(The data begins)

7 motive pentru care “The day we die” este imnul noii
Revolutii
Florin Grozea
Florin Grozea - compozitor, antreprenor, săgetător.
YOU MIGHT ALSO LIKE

(The data ends)
(The data begins)

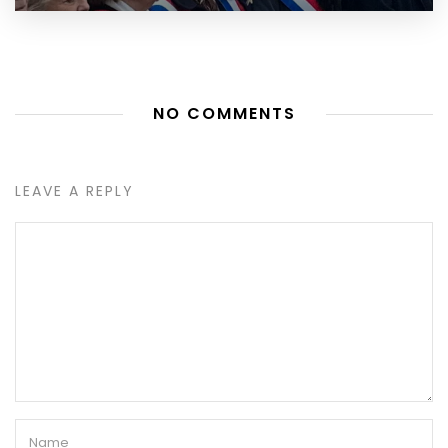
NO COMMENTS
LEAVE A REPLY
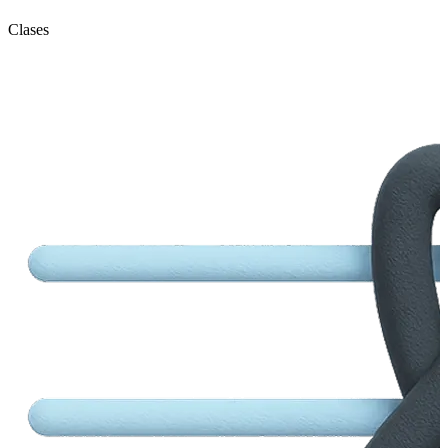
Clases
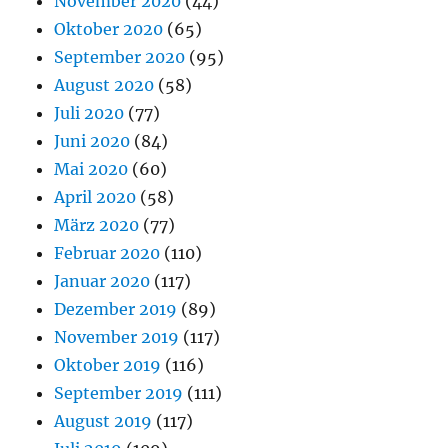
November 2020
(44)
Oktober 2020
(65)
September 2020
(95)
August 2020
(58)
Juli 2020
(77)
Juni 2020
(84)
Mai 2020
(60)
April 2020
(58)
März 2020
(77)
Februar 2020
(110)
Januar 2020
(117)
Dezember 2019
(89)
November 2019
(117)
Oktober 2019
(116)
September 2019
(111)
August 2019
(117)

(The data ends)

### What the task asks
For each line above that contains the word "Florin", give the line as it is written.

### Problem solution
Florin Grozea
Florin Grozea - compozitor, antreprenor, săgetător.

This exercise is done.